Action item
Reproduce the entries word for word, starting at the line that contains "1981 - 1996" and ending at the final line of the entries, with both of those lines included. Leave the pictures out of your answer.

=== The records ===

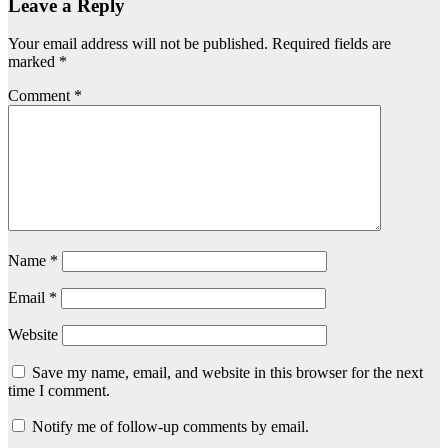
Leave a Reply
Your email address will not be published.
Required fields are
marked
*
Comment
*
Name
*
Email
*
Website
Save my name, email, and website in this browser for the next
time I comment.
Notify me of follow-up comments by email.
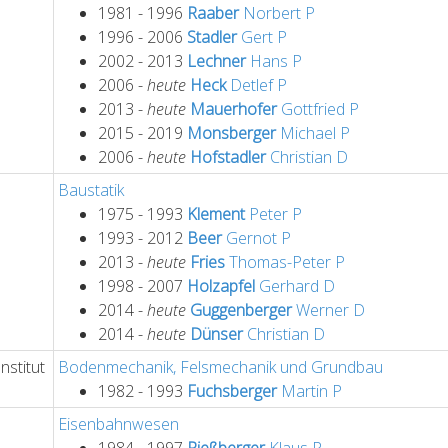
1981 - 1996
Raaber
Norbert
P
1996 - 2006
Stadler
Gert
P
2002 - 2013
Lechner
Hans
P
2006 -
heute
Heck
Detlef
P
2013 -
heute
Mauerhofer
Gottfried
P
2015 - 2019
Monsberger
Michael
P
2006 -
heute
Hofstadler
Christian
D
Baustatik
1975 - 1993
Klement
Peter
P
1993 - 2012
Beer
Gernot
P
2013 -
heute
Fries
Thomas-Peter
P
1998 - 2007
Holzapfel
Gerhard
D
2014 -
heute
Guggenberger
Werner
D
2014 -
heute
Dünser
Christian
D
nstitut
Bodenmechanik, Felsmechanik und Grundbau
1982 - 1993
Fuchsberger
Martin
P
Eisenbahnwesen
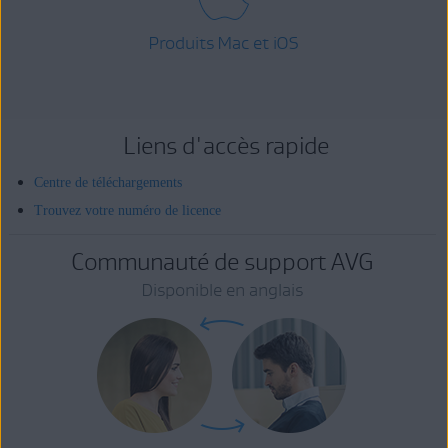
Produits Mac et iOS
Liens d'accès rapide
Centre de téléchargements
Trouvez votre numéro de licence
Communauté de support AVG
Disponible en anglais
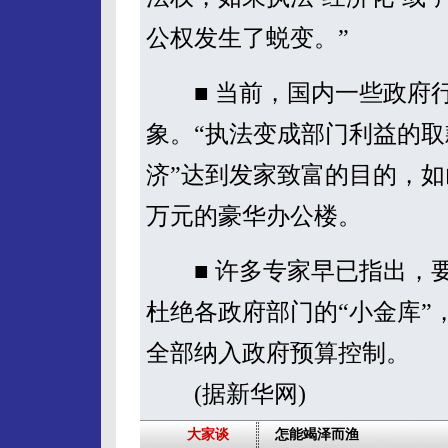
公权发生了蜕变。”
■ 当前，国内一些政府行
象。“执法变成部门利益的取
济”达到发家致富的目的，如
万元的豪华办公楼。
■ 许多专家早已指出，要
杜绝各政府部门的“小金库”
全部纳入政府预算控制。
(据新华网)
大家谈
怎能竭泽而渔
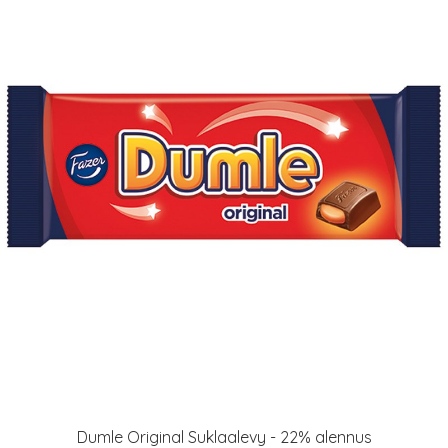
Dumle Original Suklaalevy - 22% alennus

===

Task response
1981 - 1996
Raaber
Norbert
P
1996 - 2006
Stadler
Gert
P
2002 - 2013
Lechner
Hans
P
2006 -
heute
Heck
Detlef
P
2013 -
heute
Mauerhofer
Gottfried
P
2015 - 2019
Monsberger
Michael
P
2006 -
heute
Hofstadler
Christian
D
Baustatik
1975 - 1993
Klement
Peter
P
1993 - 2012
Beer
Gernot
P
2013 -
heute
Fries
Thomas-Peter
P
1998 - 2007
Holzapfel
Gerhard
D
2014 -
heute
Guggenberger
Werner
D
2014 -
heute
Dünser
Christian
D
nstitut
Bodenmechanik, Felsmechanik und Grundbau
1982 - 1993
Fuchsberger
Martin
P
Eisenbahnwesen
Produits Mac et iOS
Liens d'accès rapide
Centre de téléchargements
Trouvez votre numéro de licence
Communauté de support AVG
Disponible en anglais
公权发生了蜕变。”
■ 当前，国内一些政府行
象。“执法变成部门利益的取
济”达到发家致富的目的，如
万元的豪华办公楼。
■ 许多专家早已指出，要
杜绝各政府部门的“小金库”
全部纳入政府预算控制。
(据新华网)
大家谈
怎能竭泽而渔
Dumle Original Suklaalevy - 22% alennus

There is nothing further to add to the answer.